2.1.3.5 Comparaison des deux approches stratégiques

En clair, il y a des différences entre les deux approches sur la compréhension de texte et le rappel. Ceci commence avec les unités d’analyse différentes (Longueur des états des clauses vs propositions). L'une (l’approche référentielle) assume que deux éléments d’un texte peuvent seulement être connectés s’ils co-apparaissent dans une MCT à capacité limitée, l’autre (l’approche causale) permet toutes les connexions possibles. Différents mécanismes sont supposés contribuer au rappel d’un élément de texte (structure causale vs temps dans la MCT). Enfin, elles supposent que les composantes d’un texte sont reliées par différentes relations (causale vs référentielle). En dépit de ces réelles différences, les deux approches ont généré des supports empiriques substantiels et elles se complètent plus qu’elles ne divergent.

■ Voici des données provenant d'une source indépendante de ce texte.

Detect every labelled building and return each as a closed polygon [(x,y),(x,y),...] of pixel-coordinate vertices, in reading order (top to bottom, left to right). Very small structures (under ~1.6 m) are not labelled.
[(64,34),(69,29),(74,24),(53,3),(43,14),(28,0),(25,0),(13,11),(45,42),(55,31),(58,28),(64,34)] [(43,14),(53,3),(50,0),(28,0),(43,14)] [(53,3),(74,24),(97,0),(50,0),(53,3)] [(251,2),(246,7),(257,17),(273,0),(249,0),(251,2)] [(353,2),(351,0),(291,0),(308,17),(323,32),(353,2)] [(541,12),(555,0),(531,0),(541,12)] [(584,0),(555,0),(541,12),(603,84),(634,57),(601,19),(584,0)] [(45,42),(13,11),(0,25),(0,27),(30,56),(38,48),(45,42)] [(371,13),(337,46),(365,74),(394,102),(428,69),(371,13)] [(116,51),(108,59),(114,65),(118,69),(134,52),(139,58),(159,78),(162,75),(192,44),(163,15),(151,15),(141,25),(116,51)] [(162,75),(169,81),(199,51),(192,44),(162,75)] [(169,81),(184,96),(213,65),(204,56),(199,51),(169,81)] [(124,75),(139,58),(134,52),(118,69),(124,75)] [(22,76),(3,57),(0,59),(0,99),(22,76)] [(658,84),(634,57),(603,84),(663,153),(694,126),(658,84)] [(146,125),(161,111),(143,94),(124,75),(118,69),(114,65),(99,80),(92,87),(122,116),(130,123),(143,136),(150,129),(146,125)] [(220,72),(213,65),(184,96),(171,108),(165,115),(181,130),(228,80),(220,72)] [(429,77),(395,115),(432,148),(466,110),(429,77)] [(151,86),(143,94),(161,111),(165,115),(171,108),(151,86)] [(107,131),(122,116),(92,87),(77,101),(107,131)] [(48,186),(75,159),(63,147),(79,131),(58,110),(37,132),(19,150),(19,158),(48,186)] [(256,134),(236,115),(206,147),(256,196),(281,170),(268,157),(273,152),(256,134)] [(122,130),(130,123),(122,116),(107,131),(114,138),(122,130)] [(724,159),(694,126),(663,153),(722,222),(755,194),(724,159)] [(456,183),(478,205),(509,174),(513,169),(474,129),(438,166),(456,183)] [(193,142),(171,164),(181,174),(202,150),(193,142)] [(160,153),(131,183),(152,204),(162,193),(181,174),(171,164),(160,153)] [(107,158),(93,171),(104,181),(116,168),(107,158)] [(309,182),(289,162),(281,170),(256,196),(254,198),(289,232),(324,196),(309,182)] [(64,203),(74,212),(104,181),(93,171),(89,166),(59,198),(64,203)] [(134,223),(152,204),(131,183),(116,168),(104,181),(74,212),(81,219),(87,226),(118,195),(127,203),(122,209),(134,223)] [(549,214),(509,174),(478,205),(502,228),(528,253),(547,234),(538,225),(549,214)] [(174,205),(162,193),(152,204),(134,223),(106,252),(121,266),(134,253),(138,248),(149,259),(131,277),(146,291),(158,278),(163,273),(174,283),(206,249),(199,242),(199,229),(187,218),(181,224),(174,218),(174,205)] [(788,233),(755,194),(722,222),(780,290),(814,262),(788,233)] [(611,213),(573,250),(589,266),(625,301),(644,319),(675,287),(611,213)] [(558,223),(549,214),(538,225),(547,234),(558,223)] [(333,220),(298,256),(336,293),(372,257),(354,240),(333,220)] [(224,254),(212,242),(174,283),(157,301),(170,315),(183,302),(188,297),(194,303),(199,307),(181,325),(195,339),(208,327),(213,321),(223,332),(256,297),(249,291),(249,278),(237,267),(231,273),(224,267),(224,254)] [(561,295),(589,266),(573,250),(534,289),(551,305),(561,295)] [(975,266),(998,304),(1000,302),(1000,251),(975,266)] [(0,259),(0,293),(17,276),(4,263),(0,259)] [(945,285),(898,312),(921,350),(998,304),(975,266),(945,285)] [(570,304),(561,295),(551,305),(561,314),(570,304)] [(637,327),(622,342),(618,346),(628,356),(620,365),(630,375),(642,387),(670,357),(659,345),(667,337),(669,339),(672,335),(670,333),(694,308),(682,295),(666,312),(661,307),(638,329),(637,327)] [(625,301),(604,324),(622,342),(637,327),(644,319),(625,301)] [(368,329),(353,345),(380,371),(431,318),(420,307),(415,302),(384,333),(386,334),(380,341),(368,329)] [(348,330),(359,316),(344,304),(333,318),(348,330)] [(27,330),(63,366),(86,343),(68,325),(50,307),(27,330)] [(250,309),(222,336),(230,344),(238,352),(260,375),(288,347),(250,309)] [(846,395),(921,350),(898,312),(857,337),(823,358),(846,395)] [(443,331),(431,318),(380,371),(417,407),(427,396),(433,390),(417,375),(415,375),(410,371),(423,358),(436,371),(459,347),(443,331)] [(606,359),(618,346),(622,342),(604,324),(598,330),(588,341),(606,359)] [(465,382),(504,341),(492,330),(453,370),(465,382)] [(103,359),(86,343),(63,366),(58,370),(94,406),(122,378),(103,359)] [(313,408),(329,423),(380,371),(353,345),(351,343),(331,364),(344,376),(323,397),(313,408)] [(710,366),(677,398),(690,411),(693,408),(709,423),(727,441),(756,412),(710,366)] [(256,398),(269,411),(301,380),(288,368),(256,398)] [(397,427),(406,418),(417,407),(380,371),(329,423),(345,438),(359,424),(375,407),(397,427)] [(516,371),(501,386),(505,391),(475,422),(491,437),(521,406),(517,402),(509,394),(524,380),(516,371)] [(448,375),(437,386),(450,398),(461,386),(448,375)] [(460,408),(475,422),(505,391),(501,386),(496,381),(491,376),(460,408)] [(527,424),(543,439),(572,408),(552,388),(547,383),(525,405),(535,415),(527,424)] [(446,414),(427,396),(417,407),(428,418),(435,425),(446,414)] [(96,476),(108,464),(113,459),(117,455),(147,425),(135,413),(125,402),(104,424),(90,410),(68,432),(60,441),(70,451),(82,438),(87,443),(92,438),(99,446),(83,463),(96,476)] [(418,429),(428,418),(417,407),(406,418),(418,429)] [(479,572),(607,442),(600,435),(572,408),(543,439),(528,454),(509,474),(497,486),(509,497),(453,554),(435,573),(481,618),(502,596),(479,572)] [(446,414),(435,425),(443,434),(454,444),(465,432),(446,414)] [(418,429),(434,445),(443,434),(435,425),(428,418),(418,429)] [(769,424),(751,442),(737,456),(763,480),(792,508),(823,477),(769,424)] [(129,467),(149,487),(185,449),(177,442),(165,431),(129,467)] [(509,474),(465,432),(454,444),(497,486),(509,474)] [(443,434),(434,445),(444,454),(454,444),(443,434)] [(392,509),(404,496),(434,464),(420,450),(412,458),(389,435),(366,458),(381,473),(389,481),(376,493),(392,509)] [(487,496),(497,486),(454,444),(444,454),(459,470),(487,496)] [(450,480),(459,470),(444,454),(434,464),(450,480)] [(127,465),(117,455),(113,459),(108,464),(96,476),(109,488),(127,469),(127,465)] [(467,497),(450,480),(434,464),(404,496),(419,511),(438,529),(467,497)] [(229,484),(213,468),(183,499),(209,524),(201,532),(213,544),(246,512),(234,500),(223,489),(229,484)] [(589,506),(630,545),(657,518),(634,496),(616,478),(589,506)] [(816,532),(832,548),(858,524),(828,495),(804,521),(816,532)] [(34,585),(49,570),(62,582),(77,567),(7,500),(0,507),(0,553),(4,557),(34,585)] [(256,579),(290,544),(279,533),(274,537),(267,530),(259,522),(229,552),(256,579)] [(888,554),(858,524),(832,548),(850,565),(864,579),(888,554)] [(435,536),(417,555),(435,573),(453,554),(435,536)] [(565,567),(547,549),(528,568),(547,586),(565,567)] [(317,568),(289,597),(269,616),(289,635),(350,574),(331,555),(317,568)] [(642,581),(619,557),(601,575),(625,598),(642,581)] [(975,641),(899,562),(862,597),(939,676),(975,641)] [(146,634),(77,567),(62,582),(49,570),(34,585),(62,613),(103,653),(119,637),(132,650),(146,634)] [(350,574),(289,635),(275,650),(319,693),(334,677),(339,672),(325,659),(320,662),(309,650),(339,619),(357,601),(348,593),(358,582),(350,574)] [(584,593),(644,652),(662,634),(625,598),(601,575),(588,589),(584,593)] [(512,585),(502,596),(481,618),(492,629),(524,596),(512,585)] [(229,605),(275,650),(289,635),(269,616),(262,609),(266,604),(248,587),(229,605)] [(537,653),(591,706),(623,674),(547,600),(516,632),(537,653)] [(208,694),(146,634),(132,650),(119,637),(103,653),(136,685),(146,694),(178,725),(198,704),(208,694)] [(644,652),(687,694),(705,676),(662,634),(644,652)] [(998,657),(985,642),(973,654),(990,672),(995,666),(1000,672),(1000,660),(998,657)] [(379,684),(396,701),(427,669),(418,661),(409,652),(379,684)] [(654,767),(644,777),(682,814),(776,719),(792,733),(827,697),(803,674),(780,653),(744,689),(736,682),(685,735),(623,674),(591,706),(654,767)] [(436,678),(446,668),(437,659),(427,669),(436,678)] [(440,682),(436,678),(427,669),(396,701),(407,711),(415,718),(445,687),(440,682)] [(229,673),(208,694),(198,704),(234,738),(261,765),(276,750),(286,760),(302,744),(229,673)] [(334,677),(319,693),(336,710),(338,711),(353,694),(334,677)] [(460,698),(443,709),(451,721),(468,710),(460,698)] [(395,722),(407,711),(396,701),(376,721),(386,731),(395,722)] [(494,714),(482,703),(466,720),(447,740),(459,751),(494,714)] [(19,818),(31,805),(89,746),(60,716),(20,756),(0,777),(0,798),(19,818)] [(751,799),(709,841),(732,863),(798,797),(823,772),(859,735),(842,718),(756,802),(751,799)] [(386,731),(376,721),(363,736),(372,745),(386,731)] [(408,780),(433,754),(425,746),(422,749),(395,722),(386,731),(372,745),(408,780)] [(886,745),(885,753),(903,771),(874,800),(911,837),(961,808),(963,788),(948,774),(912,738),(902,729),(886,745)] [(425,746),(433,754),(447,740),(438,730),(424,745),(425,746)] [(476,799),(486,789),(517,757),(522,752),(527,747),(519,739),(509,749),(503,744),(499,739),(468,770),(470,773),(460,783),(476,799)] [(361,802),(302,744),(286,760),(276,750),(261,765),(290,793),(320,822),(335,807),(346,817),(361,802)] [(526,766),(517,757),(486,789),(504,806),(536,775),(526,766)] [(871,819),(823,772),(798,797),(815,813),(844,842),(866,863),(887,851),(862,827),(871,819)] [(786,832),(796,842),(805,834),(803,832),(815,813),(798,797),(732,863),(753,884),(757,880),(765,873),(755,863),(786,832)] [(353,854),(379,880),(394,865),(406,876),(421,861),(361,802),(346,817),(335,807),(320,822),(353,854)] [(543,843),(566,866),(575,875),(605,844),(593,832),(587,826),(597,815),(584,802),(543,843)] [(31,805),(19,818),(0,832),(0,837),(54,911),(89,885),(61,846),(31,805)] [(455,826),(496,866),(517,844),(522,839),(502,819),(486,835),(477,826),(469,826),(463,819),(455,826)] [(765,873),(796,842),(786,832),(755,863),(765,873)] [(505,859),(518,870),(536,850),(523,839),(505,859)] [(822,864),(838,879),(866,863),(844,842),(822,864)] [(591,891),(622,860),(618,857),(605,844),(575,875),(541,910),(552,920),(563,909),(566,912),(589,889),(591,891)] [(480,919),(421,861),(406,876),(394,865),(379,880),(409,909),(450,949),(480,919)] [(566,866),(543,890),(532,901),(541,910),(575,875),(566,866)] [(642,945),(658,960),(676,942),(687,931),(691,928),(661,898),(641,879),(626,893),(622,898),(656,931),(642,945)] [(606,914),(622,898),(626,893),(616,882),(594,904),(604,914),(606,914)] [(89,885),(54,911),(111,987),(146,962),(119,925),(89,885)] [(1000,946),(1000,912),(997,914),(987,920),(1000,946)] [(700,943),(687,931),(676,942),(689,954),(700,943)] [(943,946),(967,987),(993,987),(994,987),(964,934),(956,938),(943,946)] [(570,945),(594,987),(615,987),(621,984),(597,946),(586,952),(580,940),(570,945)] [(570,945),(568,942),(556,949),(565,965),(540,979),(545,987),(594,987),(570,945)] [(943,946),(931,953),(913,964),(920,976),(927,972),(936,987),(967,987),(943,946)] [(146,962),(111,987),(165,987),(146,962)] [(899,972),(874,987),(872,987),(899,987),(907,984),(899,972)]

Les conclusions importantes qui ressortent des travaux de Fletcher et al. (1988) sont les suivantes. Les auteurs ont confirmé les observations de Trabasso et van den Broek (1985) selon lesquelles le statut de chaîne causale et le nombre de relations causales sont reliées à la mémorabilité d'un élément de texte. Ces résultats ont en même temps été étendus à un niveau individuel de propositions. Les lecteurs retiennent en MCT les dernières propositions les plus causales de la chaîne causale pendant la lecture. De plus, le nombre des cycles de traitement qu'une proposition subit en MCT et le nombre de connexions que ceci permet vers d'autres propositions influencent la probabilité de mémorisation de cette proposition. Leurs résultats ont mis en évidence que les connexions causales contribuent à la cohérence du texte, alors que l'importance des connexions référentielles est moins évidente. Enfin, les résultats démontrent que le but de la compréhension d'un texte narratif est de découvrir une séquence de liens causaux qui connectent le début d'un texte à sa fin. Mais ces résultats mettent à la fois en évidence l'importance de la MCT en tant que goulet d'étranglement. Fletcher et al. (1988) ont cependant constaté que les informations relatives au but des récits ne sont pas rassemblées et maintenues à travers les cycles de traitement, en MCT. Ceci suggère que les lecteurs focalisent leur attention sur le maintien de la cohérence locale d'un texte. Nous pouvons aussi ajouter que lors de la lecture de texte simples, les événements qui se produisent sont justifiés par le but du protagoniste, ainsi le lecteur n’a pas besoin de transférer les énoncés de but à travers les cycles de traitement puisque tous les événements rappellent en quelque sorte les buts du récit.

L’établissement de la cohérence causale à l’aide du raisonnement et des connaissances causales que possède tout individu semble aller au-delà de ces limitations. En effet, l’appréhension du monde paraît être déterminée par la causalité inhérente à tout être. Ainsi, il a été démontré que de nombreuses connexions sont effectuées par le lecteur. Ces connexions sont réalisées grâce à l’apparition conjointe d’éléments textuels en mémoire de travail, soit par focalisation directe de l’attention du lecteur, soit par réactivation d’informations lues précédemment dans le but d’établir la cohérence. Il apparaît donc que l’activité de lecture de textes narratifs dépasse la notion de mémoire de travail telle qu’elle est établie dans ces stratégies.